Но торопливая Нюра, у которой ничто не могло удержаться во рту, вдруг выпалила скороговоркой:
– Потому что Сергей Иваныч ему по морде дали… Из-за Нинки. К Нинке пришел один старик… И остался на ночь… А у Нинки был красный флаг… И старик все время ее мучил… А Нинка заплакала и убежала.
– Брось, Нюра, скучно, – сказал, сморщившись, Платонов.
– Одепне! (отстань) – строго приказала на жаргоне домов терпимости Тамара.
Но разбежавшуюся Нюру не возможно было остановить.
– А Нинка говорит: я, говорит, ни за что с ним не останусь, хоть режте меня на куски… всю, говорит, меня слюнями обмочил.
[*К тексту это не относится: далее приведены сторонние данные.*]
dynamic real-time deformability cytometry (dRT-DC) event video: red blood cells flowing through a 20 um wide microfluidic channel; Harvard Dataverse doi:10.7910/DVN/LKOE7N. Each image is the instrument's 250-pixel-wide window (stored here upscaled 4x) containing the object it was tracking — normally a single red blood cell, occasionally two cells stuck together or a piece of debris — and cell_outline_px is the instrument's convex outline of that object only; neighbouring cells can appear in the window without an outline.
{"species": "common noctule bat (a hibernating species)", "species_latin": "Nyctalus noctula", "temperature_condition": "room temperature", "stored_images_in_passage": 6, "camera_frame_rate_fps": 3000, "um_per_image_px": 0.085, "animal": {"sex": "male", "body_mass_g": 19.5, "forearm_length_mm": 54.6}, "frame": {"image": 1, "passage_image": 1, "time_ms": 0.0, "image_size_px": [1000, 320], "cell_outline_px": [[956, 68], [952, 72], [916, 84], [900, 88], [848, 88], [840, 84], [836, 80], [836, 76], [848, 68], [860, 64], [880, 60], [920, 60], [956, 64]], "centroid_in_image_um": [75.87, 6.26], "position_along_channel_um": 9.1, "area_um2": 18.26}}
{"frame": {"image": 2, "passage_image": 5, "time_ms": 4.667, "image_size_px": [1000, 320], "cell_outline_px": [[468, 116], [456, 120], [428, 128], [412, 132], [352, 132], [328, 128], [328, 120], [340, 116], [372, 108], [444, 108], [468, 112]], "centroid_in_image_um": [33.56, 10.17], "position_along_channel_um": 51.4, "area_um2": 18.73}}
Ну старик, понятно, пожаловался швейцару, а швейцар, понятно, давай Нинку бить. А Сергей Иваныч в это время писал мне письмо домой, в проинцию, и как услыша, что Нинка кричит…
– Зоя, зажми ей рот! – сказал Платонов.
– Так сейчас вскочил и… ап!.. – И Нюрин поток мгновенно прервался, заткнутый ладонью Зои.
Все засмеялись, только Борис Собашников под шумок пробормотал с презрительным видом:
– Oh, chevalier sans peur et sans reproche![3]
Он уже был довольно сильно пьян, стоял, прислонившись к стене, в вызывающей позе, с заложенными в карманы брюк руками, и нервно жевал папиросу.
– Это какая же Нинка? – спросил с любопытством Рамзес. – Она здесь?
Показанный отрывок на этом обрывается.